Australian electricity prices are falling overall, but there is significant variation between jurisdictions.

The Australian Energy Market Commission’s (AEMC) annual report on electricity price trends shows a falling price outlook for the next two years.

Overall residential electricity prices for the next two years are estimated to fall slightly because a pipeline of new renewables supply and flat demand is taking pressure off price.

“Prices across Australia are likely to be down in states which have competitive markets, but there are regional supply chain factors that will affect price outcomes in the jurisdictions depending on where you live and how much electricity you use,” says AEMC Chief Executive, Anne Pearson.

Overall, a representative consumer will be paying around $28 less than today by July 2020 with the national average bill falling from $1,367 to $1,338.

Over the next two years the volume of new wind and solar capacity will drive the typical wholesale component cost down by $55 - offsetting small increases in other parts of the supply chain, with network costs flat and the environmental cost component up by $4.

The report predicts some regionally-specific shifts over the next two years, including;

  • NSW prices estimated to fall despite rising environmental and transmission network costs
  • Victorian prices estimated to fall with decreasing wholesale and environmental costs offsetting increases across the rest of the supply chain
  • South-east Queensland prices are estimated to fall primarily due to decreasing wholesale costs.
  • South Australian prices are expected to fall, due to decreasing wholesale costs
  • Tasmania prices are expected to fall slightly over the next two years 
  • ACT prices are estimated to increase due to rising environmental and network costs
  • Western Australia and Northern Territory governments setting slight price rises

Ms Pearson says the energy sector’s challenge in years ahead will be to continue balancing electricity supply and demand as the energy market restructures.

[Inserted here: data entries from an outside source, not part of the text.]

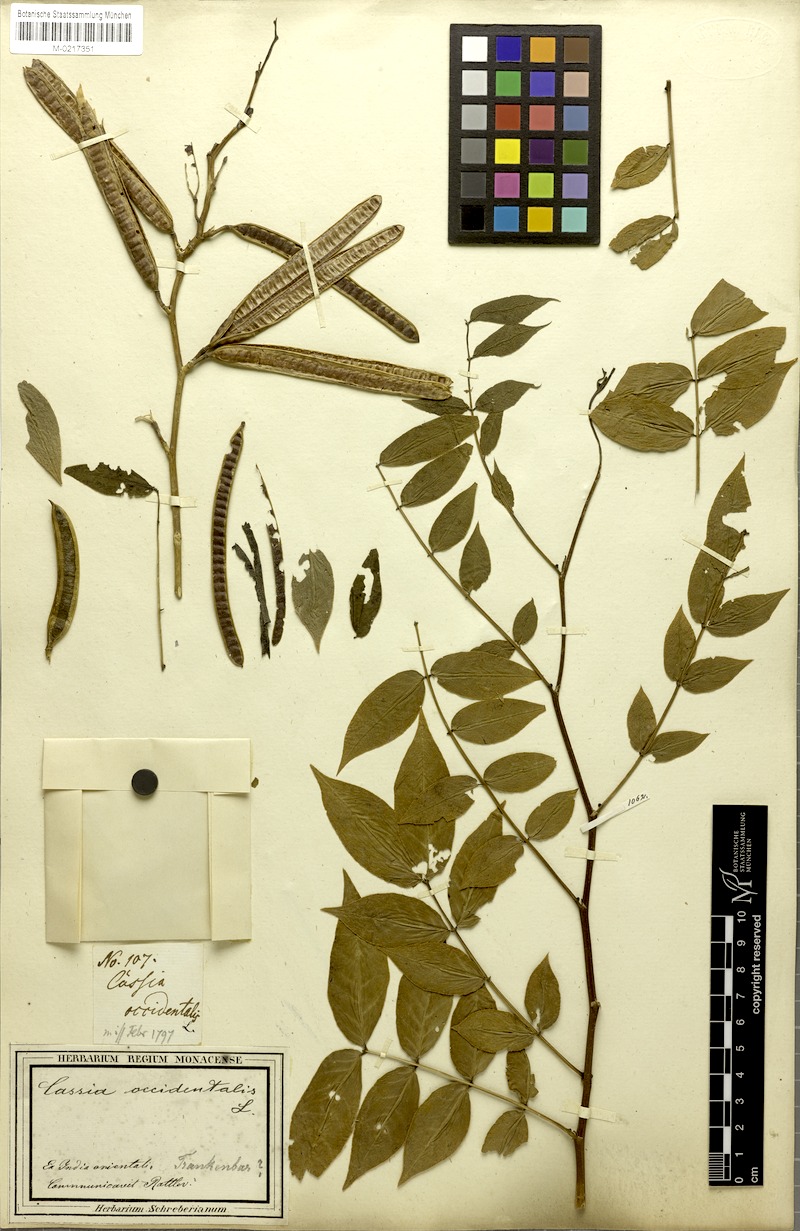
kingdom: Plantae
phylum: Tracheophyta
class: Magnoliopsida
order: Fabales
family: Fabaceae
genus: Senna
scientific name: Senna occidentalis
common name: Septicweed
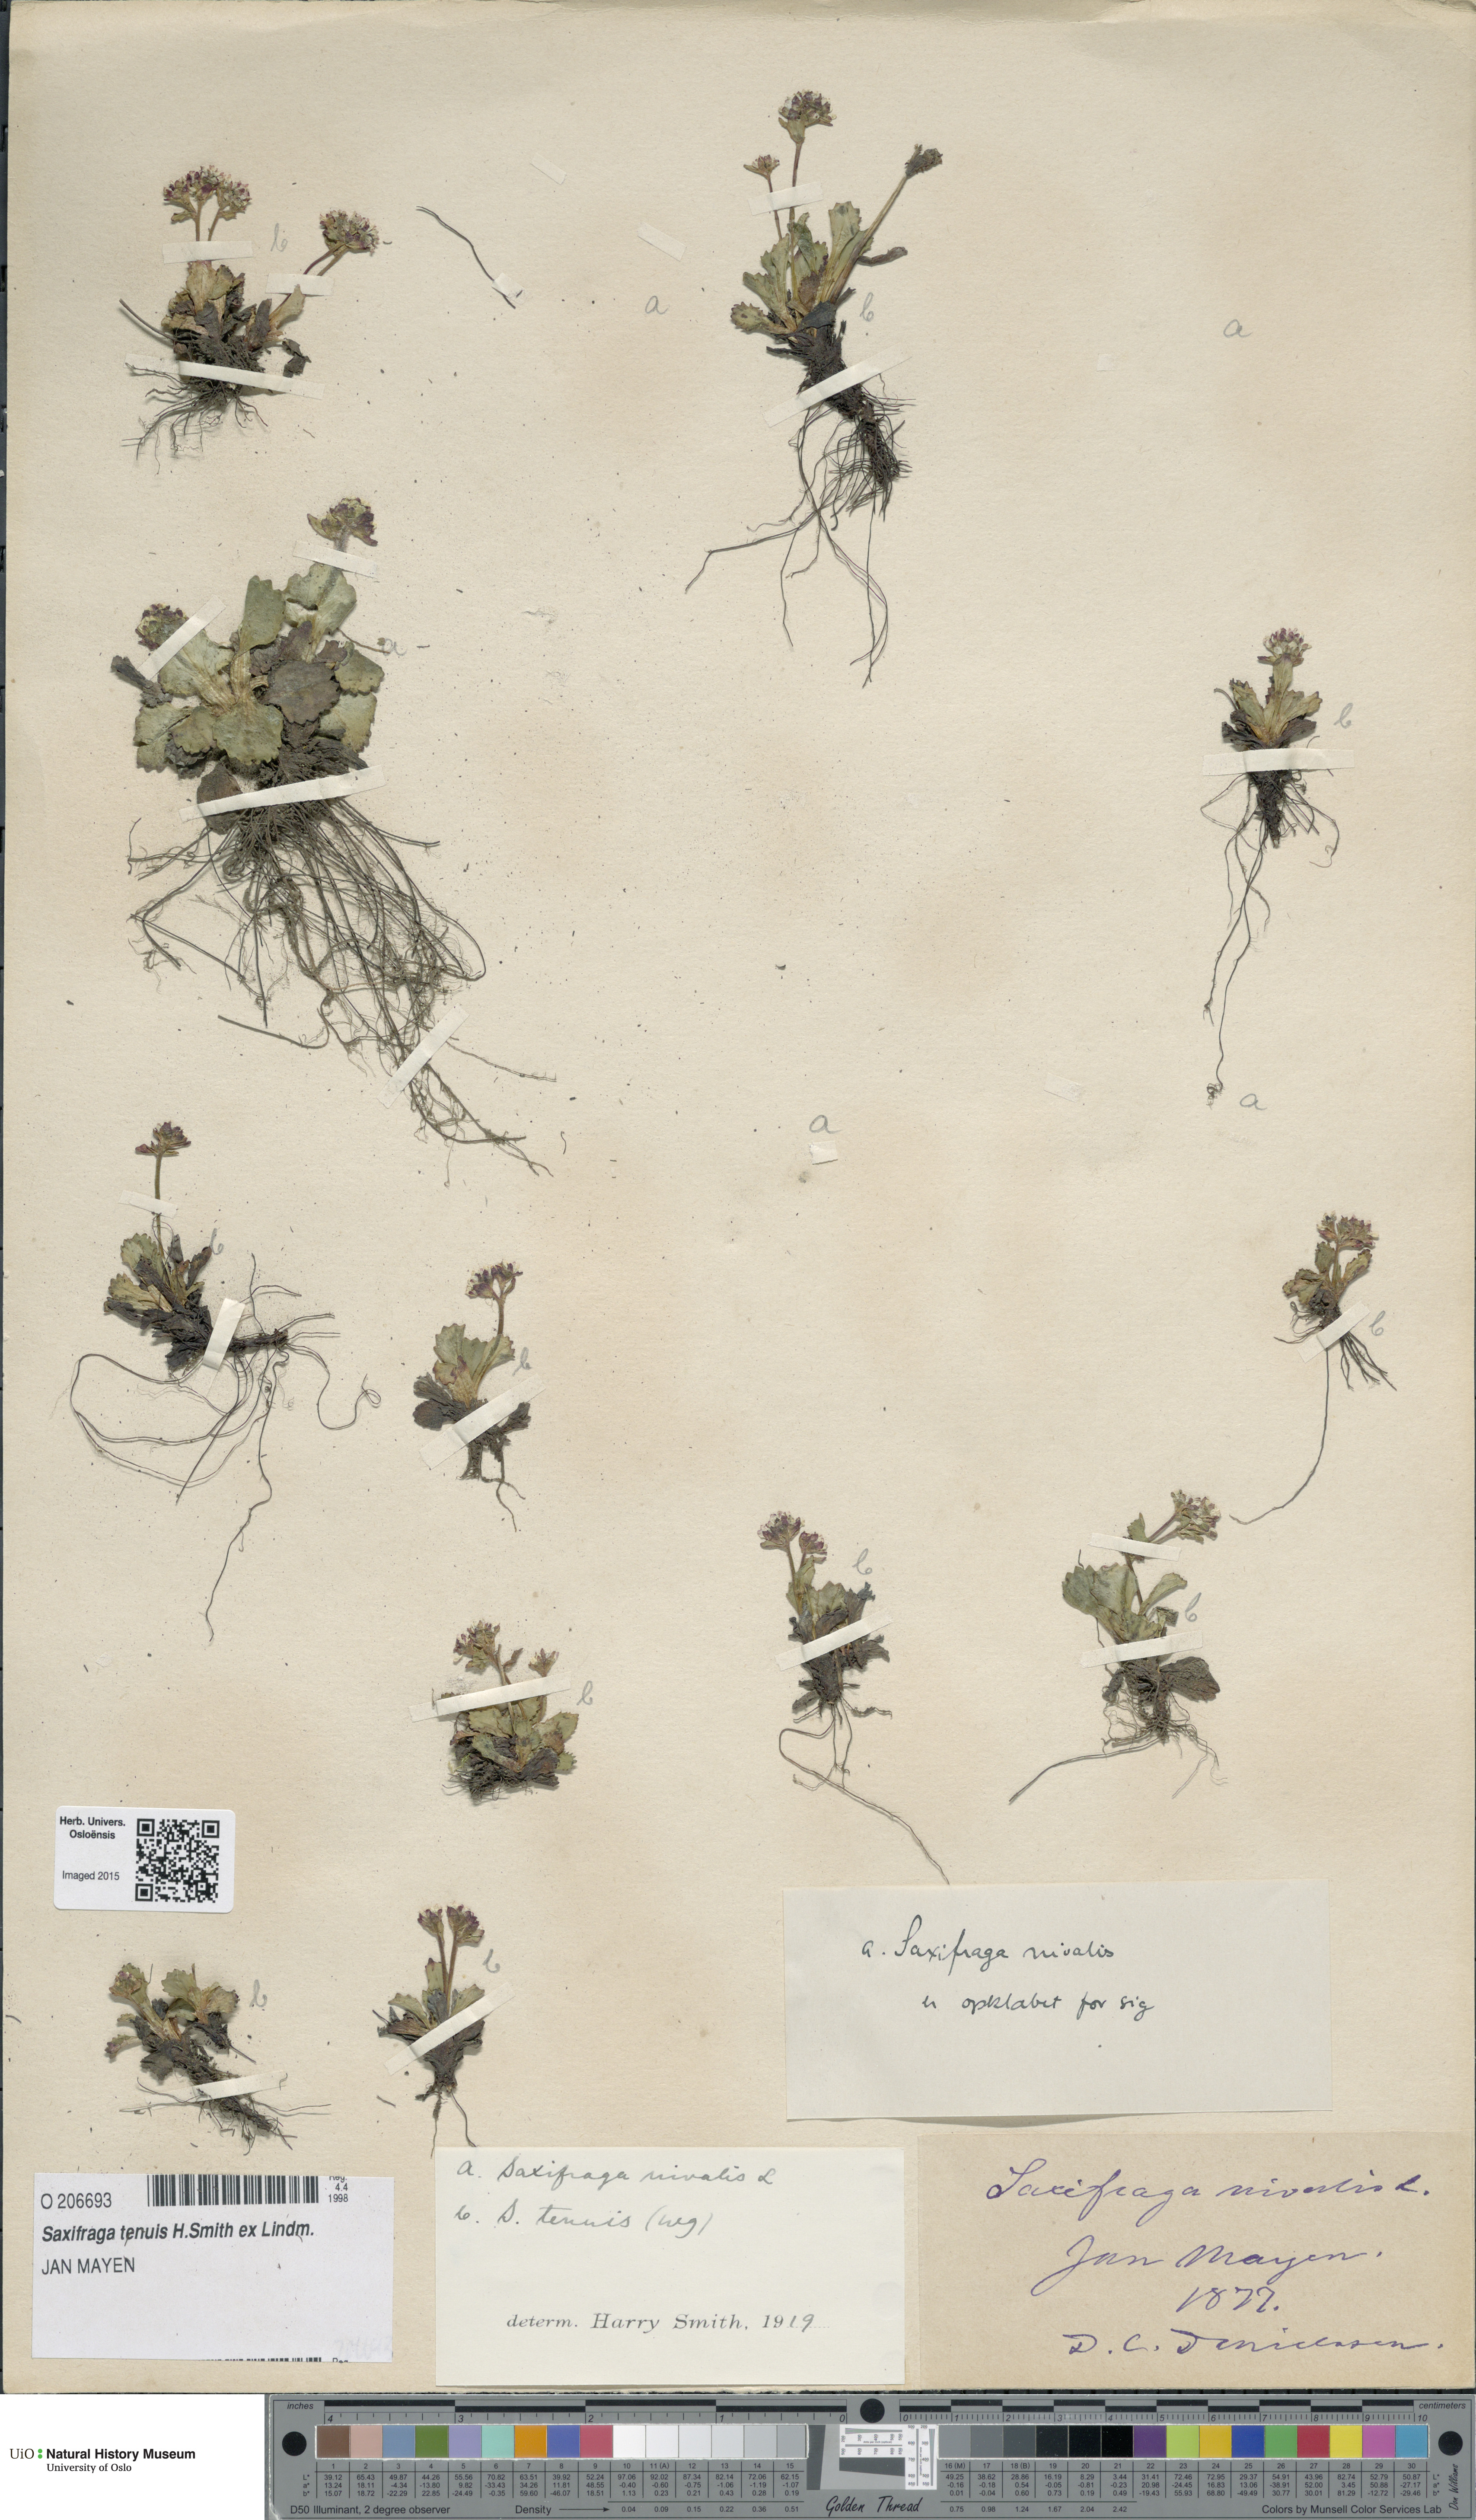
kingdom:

“Cost control helps contain prices,” she said.

“The changing generation mix is affecting supply and demand at the wholesale end of the supply chain with a vast amount of new generation and battery storage entering the national electricity market.

“The large-scale renewable energy target (LRET) is putting downward pressure on prices nationally as large generation certificate (LGC) prices drop ahead of the scheme’s 2020 closure. The small-scale renewable energy scheme (SRES) is driving upward pressure on prices nationally in response to strong growth in take-up of solar PV and other technologies like solar hot water, small scale wind systems and source heat pumps.

“Our report shows networks account for around half of consumer bills. Managing the costs of connecting new generation will be a major challenge. We must avoid over-engineered solutions to stop gold plating and price spikes,” she said.